The present invention relates generally to treating subterranean formations and, more particularly, to compositions and methods relating to the prevention and remediation of surfactant gel damage.
Viscosified treatment fluids may be used in a variety of subterranean treatments. Such treatments include, but are not limited to, drilling operations, stimulation treatments, and sand control treatments. As used herein, the term “treatment,” or “treating,” refers to any subterranean operation that uses a fluid in conjunction with a desired function and/or for a desired purpose. The term “treatment,” or “treating,” does not imply any particular action by the fluid.
An example of one such subterranean treatment is a drilling operation, wherein a treatment fluid (e.g., a drilling fluid) passes down through the inside of the drill string, exits through the drill bit, and returns to the drilling rig through the annulus between the drill string and well bore. The circulating drilling fluid, among other things, lubricates the drill bit, transports drill cuttings to the surface, and balances the formation pressure exerted on the well bore. Drilling fluids typically require sufficient viscosity to suspend drill cuttings. Viscosified treatment fluids also may be used in other operations to transport and remove formation particulates from the well bore or the near well bore region. In some instances, these formation particulates may be generated during the course of drilling, digging, blasting, dredging, tunneling, and the like in the subterranean formation.
A common production stimulation operation that employs a viscosified treatment fluid is hydraulic fracturing. Hydraulic fracturing operations generally involve pumping a treatment fluid (e.g., a fracturing fluid) into a well bore that penetrates a subterranean formation at a sufficient hydraulic pressure to create or enhance one or more cracks, or “fractures,” in the subterranean formation. The fracturing fluid may comprise particulates, often referred to as “proppant particulates,” that are deposited in the fractures. The proppant particulates function, inter alia, to prevent the fractures from fully closing upon the release of hydraulic pressure, forming conductive channels through which fluids may flow to the well bore. Once at least one fracture is created and the proppant particulates are substantially in place, the viscosity of the fracturing fluid usually is reduced (i.e., “breaking” the fluid), and the fracturing fluid may be recovered from the formation. The term “break” and its derivatives, as used herein, refer to a reduction in the viscosity of a fluid, e.g., by the breaking or reversing of the crosslinks between polymer molecules in the fluid, or breaking chemical bonds of gelling agent polymers in the fluid. No particular mechanism is implied by the term.
Another production stimulation operation that employs a viscosified treatment fluid is an acidizing treatment. In acidizing treatments, subterranean formations comprising acid-soluble components, such as those present in carbonate and sandstone formations, are contacted with a treatment fluid comprising an acid. For example, where hydrochloric acid contacts and reacts with calcium carbonate in a formation, the calcium carbonate is consumed to produce water, carbon dioxide, and calcium chloride. In another example, where hydrochloric acid contacts and reacts with dolomite in a formation, the dolomite is consumed to produce water, carbon dioxide, calcium chloride, and magnesium chloride. After acidization is completed, the water and salts dissolved therein may be recovered by producing them to the surface, e.g., “flowing back” the well, leaving a desirable amount of voids (e.g., wormholes) within the formation, which enhance the formation's permeability and may increase the rate at which hydrocarbons may subsequently be produced from the formation.

### PARTS OF THE EXERCISE
(a) Answer these questions from the passage on subterranean treatment fluids:
(i) Besides drilling operations, which two kinds of treatments are listed as uses of viscosified treatment fluids?
(ii) What name is often given to the particulates that a fracturing fluid deposits in the fractures?
(iii) What does the reaction of hydrochloric acid with calcium carbonate produce?
(b) List every activity that the passage on subterranean treatment fluids gives as a possible source of formation particulates.
(c) Extend the passage on subterranean treatment fluids, starting after its final sentence about acidizing treatments.

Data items
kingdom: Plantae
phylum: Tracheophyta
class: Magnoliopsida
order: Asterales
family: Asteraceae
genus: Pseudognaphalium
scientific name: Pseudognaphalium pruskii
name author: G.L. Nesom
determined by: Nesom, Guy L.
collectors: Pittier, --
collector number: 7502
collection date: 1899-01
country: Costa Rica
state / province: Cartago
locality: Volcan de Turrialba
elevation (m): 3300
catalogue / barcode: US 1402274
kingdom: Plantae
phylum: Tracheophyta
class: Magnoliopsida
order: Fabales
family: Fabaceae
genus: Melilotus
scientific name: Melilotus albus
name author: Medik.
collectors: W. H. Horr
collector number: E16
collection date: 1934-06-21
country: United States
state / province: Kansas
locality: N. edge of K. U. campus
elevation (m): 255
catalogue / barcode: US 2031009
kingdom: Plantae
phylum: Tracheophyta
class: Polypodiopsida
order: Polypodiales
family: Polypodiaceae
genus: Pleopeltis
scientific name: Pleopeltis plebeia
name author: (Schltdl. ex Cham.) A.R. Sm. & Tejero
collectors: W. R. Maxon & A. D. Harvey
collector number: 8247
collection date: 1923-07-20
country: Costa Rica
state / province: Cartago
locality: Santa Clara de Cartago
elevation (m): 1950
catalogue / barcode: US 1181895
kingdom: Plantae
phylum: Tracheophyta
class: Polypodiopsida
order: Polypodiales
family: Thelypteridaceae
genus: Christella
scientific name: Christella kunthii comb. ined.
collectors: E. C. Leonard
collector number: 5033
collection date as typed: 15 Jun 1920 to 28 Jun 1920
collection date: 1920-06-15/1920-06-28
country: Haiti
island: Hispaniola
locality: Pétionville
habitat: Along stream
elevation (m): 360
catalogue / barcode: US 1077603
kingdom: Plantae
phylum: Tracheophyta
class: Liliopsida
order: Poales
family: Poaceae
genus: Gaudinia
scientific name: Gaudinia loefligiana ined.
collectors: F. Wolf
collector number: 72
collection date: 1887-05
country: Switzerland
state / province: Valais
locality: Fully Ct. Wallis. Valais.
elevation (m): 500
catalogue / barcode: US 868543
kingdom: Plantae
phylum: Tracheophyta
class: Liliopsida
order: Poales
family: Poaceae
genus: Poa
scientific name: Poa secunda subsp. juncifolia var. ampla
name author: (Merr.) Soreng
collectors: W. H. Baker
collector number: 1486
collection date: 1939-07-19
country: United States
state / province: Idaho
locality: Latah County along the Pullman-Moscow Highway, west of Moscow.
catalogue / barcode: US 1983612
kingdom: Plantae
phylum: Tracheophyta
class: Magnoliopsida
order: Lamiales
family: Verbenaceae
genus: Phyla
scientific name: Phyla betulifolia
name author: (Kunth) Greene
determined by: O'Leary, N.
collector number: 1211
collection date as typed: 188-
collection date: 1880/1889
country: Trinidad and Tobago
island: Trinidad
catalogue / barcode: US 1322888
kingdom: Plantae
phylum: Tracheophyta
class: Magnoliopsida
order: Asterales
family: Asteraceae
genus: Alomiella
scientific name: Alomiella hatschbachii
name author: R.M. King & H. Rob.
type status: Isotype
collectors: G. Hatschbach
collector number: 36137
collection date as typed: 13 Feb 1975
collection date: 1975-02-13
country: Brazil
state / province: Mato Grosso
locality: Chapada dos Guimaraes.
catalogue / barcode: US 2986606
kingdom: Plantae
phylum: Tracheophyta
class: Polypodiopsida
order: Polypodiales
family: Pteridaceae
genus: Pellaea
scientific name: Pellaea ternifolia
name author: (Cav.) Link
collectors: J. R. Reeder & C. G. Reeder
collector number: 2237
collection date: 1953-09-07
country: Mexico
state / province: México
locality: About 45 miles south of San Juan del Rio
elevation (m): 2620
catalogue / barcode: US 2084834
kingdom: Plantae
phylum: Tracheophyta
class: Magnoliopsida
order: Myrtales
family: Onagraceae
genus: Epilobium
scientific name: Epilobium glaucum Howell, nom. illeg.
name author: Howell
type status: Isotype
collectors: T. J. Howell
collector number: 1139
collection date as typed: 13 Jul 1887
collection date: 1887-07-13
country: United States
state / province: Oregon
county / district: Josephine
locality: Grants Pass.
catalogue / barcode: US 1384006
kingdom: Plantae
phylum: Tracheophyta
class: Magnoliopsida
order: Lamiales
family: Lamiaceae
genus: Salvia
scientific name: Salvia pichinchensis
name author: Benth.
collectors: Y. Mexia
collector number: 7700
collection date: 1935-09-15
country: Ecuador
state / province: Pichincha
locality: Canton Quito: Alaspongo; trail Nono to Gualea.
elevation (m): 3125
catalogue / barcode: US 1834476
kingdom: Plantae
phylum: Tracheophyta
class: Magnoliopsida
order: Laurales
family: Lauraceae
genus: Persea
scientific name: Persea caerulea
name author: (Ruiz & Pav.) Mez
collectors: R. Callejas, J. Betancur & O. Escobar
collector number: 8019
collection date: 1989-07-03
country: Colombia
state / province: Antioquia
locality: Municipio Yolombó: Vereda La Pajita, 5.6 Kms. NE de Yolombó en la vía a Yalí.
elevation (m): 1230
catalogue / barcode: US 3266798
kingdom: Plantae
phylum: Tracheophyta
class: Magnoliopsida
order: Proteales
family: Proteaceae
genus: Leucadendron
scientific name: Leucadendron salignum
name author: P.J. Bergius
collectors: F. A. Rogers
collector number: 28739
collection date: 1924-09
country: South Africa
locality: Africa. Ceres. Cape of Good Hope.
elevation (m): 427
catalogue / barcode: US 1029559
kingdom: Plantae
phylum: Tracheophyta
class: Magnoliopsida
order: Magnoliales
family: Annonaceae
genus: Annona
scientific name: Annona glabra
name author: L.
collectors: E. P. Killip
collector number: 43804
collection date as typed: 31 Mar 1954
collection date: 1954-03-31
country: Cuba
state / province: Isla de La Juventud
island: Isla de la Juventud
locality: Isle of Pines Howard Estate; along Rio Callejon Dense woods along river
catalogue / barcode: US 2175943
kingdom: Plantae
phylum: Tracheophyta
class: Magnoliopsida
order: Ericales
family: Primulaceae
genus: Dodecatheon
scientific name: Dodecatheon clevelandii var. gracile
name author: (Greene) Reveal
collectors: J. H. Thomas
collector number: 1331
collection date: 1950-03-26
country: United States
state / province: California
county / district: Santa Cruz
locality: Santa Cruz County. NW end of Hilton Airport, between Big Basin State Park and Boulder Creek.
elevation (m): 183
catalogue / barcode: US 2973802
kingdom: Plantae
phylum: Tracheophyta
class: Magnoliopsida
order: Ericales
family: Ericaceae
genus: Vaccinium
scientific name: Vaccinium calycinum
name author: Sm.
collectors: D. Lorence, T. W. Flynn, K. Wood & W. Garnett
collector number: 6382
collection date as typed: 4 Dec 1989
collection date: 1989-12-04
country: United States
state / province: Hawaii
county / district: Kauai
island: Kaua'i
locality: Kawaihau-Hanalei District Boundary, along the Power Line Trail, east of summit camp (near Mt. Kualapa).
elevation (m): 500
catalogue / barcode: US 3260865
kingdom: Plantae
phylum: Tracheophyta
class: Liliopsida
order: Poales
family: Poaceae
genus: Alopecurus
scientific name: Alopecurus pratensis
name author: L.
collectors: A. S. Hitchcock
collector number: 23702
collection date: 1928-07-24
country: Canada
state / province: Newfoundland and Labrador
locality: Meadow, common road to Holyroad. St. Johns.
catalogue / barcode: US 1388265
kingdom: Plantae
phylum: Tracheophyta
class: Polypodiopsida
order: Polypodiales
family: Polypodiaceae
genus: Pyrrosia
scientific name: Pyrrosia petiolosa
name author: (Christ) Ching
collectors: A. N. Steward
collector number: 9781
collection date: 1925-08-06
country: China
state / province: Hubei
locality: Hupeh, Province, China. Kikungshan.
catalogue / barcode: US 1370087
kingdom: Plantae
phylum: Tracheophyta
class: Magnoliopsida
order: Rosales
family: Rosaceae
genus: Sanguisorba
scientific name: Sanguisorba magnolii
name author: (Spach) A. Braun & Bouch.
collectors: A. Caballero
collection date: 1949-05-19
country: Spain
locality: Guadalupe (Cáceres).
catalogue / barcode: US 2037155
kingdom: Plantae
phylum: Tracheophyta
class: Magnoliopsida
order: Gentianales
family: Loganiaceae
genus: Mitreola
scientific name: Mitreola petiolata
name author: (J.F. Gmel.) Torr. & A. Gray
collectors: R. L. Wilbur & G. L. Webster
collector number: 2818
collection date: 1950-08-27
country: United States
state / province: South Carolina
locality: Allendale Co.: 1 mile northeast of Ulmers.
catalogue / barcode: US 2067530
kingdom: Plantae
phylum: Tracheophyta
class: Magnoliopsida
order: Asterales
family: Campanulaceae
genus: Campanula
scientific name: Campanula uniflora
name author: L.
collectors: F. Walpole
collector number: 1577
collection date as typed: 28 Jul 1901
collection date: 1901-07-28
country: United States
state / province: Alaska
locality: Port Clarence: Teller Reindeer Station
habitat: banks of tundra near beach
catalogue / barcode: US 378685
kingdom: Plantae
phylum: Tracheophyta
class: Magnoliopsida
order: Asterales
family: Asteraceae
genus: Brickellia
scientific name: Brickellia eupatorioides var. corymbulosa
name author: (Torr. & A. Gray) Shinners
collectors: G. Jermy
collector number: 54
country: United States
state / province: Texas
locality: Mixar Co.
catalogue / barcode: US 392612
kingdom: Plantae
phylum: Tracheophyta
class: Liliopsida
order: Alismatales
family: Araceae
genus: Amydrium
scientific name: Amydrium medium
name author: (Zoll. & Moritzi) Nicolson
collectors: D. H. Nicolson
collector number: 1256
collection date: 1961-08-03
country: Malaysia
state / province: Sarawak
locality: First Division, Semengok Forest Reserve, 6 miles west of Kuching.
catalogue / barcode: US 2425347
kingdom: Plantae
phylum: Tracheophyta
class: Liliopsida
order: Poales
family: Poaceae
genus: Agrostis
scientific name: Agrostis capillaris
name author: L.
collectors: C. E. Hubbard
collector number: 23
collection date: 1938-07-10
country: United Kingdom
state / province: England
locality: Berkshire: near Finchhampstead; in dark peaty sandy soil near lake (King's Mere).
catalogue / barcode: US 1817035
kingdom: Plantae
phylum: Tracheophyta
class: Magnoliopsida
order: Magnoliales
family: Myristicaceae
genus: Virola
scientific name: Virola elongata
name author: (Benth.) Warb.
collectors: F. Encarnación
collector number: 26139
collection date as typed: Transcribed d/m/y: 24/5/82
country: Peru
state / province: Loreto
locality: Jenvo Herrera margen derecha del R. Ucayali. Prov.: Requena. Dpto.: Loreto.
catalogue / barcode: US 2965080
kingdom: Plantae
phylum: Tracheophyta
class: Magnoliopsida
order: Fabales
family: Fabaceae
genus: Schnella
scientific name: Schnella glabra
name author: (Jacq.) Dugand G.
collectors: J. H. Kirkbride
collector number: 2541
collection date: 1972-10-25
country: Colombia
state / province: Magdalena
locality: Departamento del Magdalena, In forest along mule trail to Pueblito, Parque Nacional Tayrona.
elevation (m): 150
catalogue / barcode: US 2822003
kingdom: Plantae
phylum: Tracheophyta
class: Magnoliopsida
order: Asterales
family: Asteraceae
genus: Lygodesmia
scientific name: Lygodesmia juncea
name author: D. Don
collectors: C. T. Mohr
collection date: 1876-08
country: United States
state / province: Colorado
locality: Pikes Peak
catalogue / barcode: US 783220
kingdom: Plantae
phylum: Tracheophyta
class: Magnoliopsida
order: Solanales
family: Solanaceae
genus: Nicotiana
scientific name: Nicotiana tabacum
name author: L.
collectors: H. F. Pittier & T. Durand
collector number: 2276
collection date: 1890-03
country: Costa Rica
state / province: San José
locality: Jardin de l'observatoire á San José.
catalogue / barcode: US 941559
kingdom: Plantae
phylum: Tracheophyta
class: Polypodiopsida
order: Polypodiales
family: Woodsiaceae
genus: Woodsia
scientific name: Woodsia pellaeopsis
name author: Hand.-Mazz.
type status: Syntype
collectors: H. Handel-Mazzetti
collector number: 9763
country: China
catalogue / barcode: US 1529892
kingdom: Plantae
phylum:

### ANSWER SET
(a)
(i) Stimulation treatments and sand control treatments.
(ii) Proppant particulates.
(iii) Water, carbon dioxide, and calcium chloride.

(b) Drilling, digging, blasting, dredging, tunneling.

(c)
Viscosified treatment fluids are also utilized in sand control treatments, such as gravel-packing treatments, wherein a treatment fluid, which is usually viscosified, suspends particulates (commonly referred to as “gravel particulates”) for delivery to a desired area in a well bore, e.g., near unconsolidated or weakly consolidated formation zones, to form a gravel pack to enhance sand control. One common type of gravel-packing operation involves placing a sand control screen in the well bore and packing the annulus between the screen and the well bore with the gravel particulates of a specific size designed to prevent the passage of formation sand. The gravel particulates act, inter alia, to prevent the formation particulates from occluding the screen or migrating with the produced hydrocarbons, and the screen acts, inter alia, to prevent the particulates from entering the production tubing. Once the gravel pack is substantially in place, the viscosity of the treatment fluid is often reduced to allow it to be recovered. In some situations, fracturing and gravel-packing treatments are combined into a single treatment (commonly referred to as “frac pack” operations) to provide stimulated production and an annular gravel pack to reduce formation sand production.
In a variety of subterranean operations, it also may be desirable to divert treatment fluids in a subterranean formation because, among other reasons, the treatment fluid may enter portions of a subterranean formation with high permeability preferentially at the expense of portions of the subterranean formation with lesser permeability. For example, in acid stimulation operations, it may be desired to contact less permeable portions of the subterranean formation with a treatment fluid containing an acid so as to achieve the desired stimulation. Certain diverting techniques involve the placement of viscosified fluids in a subterranean formation so as to plug off the high-permeability portions of the formation, thereby diverting subsequently injected fluids to less permeable portions of the formation. In certain techniques, a treatment fluid is placed adjacent to a certain portion of a subterranean formation, and the treatment fluid is viscosified so as to form a gel that, inter alia, temporarily plugs the perforations or natural fractures in that portion of the formation. The term “gel,” as used herein, and its derivatives include semi-solid, jelly-like states assumed by some colloidal dispersions. When another treatment fluid encounters the gel, it may be diverted to other portions of the formation.
Maintaining sufficient viscosity in treatment fluids may be important for a number of reasons. Viscosity is desirable in drilling operations since treatment fluids with higher viscosity can, among other things, transport solids, such as drill cuttings, more readily. Maintaining sufficient viscosity is important in fracturing treatments for particulate transport, as well as to create or enhance fracture width. Particulate transport is also important in sand control treatments, such as gravel packing. Maintaining sufficient viscosity may be important to control and/or reduce leak-off into the formation, improve the ability to divert another fluid in the formation, and/or reduce pumping requirements by reducing friction in the well bore. At the same time, while maintaining sufficient viscosity of a treatment fluid often is desirable, it also may be desirable to maintain the viscosity of the treatment fluid in such a way that the viscosity may be reduced at a particular time, inter alia, for subsequent recovery of the fluid from the formation.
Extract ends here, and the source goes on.